**Work item:** Your answer should be the line containing "Ic And Components" and every line after it to the end of the records below, word for word.

═════ Supplied records

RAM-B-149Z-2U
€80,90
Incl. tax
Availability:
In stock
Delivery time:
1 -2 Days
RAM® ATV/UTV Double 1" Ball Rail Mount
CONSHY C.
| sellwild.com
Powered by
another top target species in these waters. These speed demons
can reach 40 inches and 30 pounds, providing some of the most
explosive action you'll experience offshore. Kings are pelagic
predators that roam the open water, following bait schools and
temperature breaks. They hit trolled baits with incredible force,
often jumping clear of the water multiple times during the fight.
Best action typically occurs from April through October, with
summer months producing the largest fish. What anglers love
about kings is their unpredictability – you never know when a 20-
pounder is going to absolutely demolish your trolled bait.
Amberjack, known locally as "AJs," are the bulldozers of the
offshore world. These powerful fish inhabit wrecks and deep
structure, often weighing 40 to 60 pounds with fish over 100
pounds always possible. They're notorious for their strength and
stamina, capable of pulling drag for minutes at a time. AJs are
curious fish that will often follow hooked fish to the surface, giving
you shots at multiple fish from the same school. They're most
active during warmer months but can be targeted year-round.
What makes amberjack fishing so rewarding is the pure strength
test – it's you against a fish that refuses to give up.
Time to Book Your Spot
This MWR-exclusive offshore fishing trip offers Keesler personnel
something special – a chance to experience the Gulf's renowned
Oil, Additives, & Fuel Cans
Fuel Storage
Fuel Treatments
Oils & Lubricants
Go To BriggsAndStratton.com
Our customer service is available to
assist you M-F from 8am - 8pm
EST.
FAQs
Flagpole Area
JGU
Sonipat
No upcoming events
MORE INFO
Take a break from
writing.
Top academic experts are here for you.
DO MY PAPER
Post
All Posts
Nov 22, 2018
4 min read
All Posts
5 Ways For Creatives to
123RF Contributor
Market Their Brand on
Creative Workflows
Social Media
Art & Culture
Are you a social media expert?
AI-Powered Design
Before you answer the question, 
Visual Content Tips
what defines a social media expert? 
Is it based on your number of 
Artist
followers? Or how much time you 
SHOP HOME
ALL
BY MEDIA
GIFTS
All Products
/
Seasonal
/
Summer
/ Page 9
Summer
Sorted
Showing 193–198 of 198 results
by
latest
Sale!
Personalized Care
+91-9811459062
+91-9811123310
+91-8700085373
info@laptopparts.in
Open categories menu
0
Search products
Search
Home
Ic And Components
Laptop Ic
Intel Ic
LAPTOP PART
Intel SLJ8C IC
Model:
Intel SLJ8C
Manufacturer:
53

══════════

**Solution to this problem:**
Ic And Components
Laptop Ic
Intel Ic
LAPTOP PART
Intel SLJ8C IC
Model:
Intel SLJ8C
Manufacturer:
53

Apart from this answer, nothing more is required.